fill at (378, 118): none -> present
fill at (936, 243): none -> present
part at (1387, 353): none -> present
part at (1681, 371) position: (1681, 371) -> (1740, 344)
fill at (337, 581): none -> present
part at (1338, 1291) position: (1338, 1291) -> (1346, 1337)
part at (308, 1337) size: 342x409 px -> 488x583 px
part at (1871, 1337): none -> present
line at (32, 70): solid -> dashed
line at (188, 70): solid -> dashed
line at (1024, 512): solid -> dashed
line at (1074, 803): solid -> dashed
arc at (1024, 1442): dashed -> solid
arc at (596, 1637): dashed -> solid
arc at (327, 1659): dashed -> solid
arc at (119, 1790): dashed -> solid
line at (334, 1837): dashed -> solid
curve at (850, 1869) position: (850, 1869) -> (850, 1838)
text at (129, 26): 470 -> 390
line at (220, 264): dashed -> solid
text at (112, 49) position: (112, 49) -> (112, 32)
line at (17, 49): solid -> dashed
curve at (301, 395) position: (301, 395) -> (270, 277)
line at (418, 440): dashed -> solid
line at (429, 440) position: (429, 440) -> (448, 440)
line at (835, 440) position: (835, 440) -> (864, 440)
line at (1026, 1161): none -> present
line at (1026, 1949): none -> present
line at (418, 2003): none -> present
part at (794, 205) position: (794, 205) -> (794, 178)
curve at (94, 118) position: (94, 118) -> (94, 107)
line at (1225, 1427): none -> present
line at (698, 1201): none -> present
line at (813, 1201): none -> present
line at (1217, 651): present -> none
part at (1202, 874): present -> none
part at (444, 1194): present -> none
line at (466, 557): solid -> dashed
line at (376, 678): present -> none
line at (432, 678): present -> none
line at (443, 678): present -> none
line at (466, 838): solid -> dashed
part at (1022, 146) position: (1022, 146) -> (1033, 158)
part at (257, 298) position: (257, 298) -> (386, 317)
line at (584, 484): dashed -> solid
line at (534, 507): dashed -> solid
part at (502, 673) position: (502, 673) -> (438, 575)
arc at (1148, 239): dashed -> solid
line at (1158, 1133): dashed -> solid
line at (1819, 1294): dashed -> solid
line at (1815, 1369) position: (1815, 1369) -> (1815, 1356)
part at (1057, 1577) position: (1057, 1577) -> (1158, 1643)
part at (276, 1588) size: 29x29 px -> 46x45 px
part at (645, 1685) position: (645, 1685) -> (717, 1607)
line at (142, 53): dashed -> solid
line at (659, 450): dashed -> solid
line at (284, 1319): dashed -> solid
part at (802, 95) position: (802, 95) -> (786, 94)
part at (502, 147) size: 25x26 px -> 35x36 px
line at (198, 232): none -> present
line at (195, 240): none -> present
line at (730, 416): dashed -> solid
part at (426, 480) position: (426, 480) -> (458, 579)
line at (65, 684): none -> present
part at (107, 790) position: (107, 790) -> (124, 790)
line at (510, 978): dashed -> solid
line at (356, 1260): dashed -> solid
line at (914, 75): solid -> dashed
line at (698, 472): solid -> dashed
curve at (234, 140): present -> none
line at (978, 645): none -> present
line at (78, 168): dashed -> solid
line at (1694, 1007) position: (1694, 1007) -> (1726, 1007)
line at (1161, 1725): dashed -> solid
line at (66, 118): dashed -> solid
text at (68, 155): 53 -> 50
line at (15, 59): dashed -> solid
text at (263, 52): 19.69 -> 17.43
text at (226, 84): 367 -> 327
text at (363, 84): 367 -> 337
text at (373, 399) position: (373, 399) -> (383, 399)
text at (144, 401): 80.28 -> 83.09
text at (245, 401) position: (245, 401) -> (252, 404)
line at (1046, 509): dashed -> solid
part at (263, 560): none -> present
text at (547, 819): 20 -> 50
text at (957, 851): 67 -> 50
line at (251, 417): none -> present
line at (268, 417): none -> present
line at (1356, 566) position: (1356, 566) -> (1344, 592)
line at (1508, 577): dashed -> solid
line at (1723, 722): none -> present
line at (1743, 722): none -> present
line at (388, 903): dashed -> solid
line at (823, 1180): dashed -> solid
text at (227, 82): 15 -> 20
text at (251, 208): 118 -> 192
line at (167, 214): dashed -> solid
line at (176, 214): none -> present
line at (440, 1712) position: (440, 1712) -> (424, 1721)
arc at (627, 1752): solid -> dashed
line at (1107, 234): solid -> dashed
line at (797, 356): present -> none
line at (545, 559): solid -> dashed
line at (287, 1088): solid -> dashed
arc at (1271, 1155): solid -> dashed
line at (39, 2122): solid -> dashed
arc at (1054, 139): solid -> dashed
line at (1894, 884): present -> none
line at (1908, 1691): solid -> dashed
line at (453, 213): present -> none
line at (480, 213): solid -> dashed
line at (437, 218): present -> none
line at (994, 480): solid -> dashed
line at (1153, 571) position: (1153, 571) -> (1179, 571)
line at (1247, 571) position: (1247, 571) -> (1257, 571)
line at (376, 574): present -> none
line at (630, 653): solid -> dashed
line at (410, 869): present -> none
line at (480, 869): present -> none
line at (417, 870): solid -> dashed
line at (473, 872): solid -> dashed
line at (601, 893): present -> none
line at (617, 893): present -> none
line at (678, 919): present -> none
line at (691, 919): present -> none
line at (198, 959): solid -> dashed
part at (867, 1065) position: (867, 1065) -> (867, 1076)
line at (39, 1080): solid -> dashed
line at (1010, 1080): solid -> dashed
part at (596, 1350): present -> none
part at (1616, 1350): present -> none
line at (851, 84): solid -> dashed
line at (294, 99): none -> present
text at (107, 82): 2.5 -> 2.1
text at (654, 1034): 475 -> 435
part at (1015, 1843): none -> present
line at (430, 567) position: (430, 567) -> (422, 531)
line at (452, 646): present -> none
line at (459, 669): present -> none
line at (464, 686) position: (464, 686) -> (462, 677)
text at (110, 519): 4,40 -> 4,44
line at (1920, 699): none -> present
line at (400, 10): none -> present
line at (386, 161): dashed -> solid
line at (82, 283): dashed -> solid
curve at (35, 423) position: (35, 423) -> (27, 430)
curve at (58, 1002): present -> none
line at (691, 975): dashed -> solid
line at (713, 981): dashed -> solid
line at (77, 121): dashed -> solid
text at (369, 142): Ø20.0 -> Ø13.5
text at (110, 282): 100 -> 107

* **WHAT TO PRODUCE**: Copy all of the entries above, substituting "broken" for every occurrence of "dashed" and keeping everything else the same.

* **WRITTEN REPLY**:
fill at (378, 118): none -> present
fill at (936, 243): none -> present
part at (1387, 353): none -> present
part at (1681, 371) position: (1681, 371) -> (1740, 344)
fill at (337, 581): none -> present
part at (1338, 1291) position: (1338, 1291) -> (1346, 1337)
part at (308, 1337) size: 342x409 px -> 488x583 px
part at (1871, 1337): none -> present
line at (32, 70): solid -> broken
line at (188, 70): solid -> broken
line at (1024, 512): solid -> broken
line at (1074, 803): solid -> broken
arc at (1024, 1442): broken -> solid
arc at (596, 1637): broken -> solid
arc at (327, 1659): broken -> solid
arc at (119, 1790): broken -> solid
line at (334, 1837): broken -> solid
curve at (850, 1869) position: (850, 1869) -> (850, 1838)
text at (129, 26): 470 -> 390
line at (220, 264): broken -> solid
text at (112, 49) position: (112, 49) -> (112, 32)
line at (17, 49): solid -> broken
curve at (301, 395) position: (301, 395) -> (270, 277)
line at (418, 440): broken -> solid
line at (429, 440) position: (429, 440) -> (448, 440)
line at (835, 440) position: (835, 440) -> (864, 440)
line at (1026, 1161): none -> present
line at (1026, 1949): none -> present
line at (418, 2003): none -> present
part at (794, 205) position: (794, 205) -> (794, 178)
curve at (94, 118) position: (94, 118) -> (94, 107)
line at (1225, 1427): none -> present
line at (698, 1201): none -> present
line at (813, 1201): none -> present
line at (1217, 651): present -> none
part at (1202, 874): present -> none
part at (444, 1194): present -> none
line at (466, 557): solid -> broken
line at (376, 678): present -> none
line at (432, 678): present -> none
line at (443, 678): present -> none
line at (466, 838): solid -> broken
part at (1022, 146) position: (1022, 146) -> (1033, 158)
part at (257, 298) position: (257, 298) -> (386, 317)
line at (584, 484): broken -> solid
line at (534, 507): broken -> solid
part at (502, 673) position: (502, 673) -> (438, 575)
arc at (1148, 239): broken -> solid
line at (1158, 1133): broken -> solid
line at (1819, 1294): broken -> solid
line at (1815, 1369) position: (1815, 1369) -> (1815, 1356)
part at (1057, 1577) position: (1057, 1577) -> (1158, 1643)
part at (276, 1588) size: 29x29 px -> 46x45 px
part at (645, 1685) position: (645, 1685) -> (717, 1607)
line at (142, 53): broken -> solid
line at (659, 450): broken -> solid
line at (284, 1319): broken -> solid
part at (802, 95) position: (802, 95) -> (786, 94)
part at (502, 147) size: 25x26 px -> 35x36 px
line at (198, 232): none -> present
line at (195, 240): none -> present
line at (730, 416): broken -> solid
part at (426, 480) position: (426, 480) -> (458, 579)
line at (65, 684): none -> present
part at (107, 790) position: (107, 790) -> (124, 790)
line at (510, 978): broken -> solid
line at (356, 1260): broken -> solid
line at (914, 75): solid -> broken
line at (698, 472): solid -> broken
curve at (234, 140): present -> none
line at (978, 645): none -> present
line at (78, 168): broken -> solid
line at (1694, 1007) position: (1694, 1007) -> (1726, 1007)
line at (1161, 1725): broken -> solid
line at (66, 118): broken -> solid
text at (68, 155): 53 -> 50
line at (15, 59): broken -> solid
text at (263, 52): 19.69 -> 17.43
text at (226, 84): 367 -> 327
text at (363, 84): 367 -> 337
text at (373, 399) position: (373, 399) -> (383, 399)
text at (144, 401): 80.28 -> 83.09
text at (245, 401) position: (245, 401) -> (252, 404)
line at (1046, 509): broken -> solid
part at (263, 560): none -> present
text at (547, 819): 20 -> 50
text at (957, 851): 67 -> 50
line at (251, 417): none -> present
line at (268, 417): none -> present
line at (1356, 566) position: (1356, 566) -> (1344, 592)
line at (1508, 577): broken -> solid
line at (1723, 722): none -> present
line at (1743, 722): none -> present
line at (388, 903): broken -> solid
line at (823, 1180): broken -> solid
text at (227, 82): 15 -> 20
text at (251, 208): 118 -> 192
line at (167, 214): broken -> solid
line at (176, 214): none -> present
line at (440, 1712) position: (440, 1712) -> (424, 1721)
arc at (627, 1752): solid -> broken
line at (1107, 234): solid -> broken
line at (797, 356): present -> none
line at (545, 559): solid -> broken
line at (287, 1088): solid -> broken
arc at (1271, 1155): solid -> broken
line at (39, 2122): solid -> broken
arc at (1054, 139): solid -> broken
line at (1894, 884): present -> none
line at (1908, 1691): solid -> broken
line at (453, 213): present -> none
line at (480, 213): solid -> broken
line at (437, 218): present -> none
line at (994, 480): solid -> broken
line at (1153, 571) position: (1153, 571) -> (1179, 571)
line at (1247, 571) position: (1247, 571) -> (1257, 571)
line at (376, 574): present -> none
line at (630, 653): solid -> broken
line at (410, 869): present -> none
line at (480, 869): present -> none
line at (417, 870): solid -> broken
line at (473, 872): solid -> broken
line at (601, 893): present -> none
line at (617, 893): present -> none
line at (678, 919): present -> none
line at (691, 919): present -> none
line at (198, 959): solid -> broken
part at (867, 1065) position: (867, 1065) -> (867, 1076)
line at (39, 1080): solid -> broken
line at (1010, 1080): solid -> broken
part at (596, 1350): present -> none
part at (1616, 1350): present -> none
line at (851, 84): solid -> broken
line at (294, 99): none -> present
text at (107, 82): 2.5 -> 2.1
text at (654, 1034): 475 -> 435
part at (1015, 1843): none -> present
line at (430, 567) position: (430, 567) -> (422, 531)
line at (452, 646): present -> none
line at (459, 669): present -> none
line at (464, 686) position: (464, 686) -> (462, 677)
text at (110, 519): 4,40 -> 4,44
line at (1920, 699): none -> present
line at (400, 10): none -> present
line at (386, 161): broken -> solid
line at (82, 283): broken -> solid
curve at (35, 423) position: (35, 423) -> (27, 430)
curve at (58, 1002): present -> none
line at (691, 975): broken -> solid
line at (713, 981): broken -> solid
line at (77, 121): broken -> solid
text at (369, 142): Ø20.0 -> Ø13.5
text at (110, 282): 100 -> 107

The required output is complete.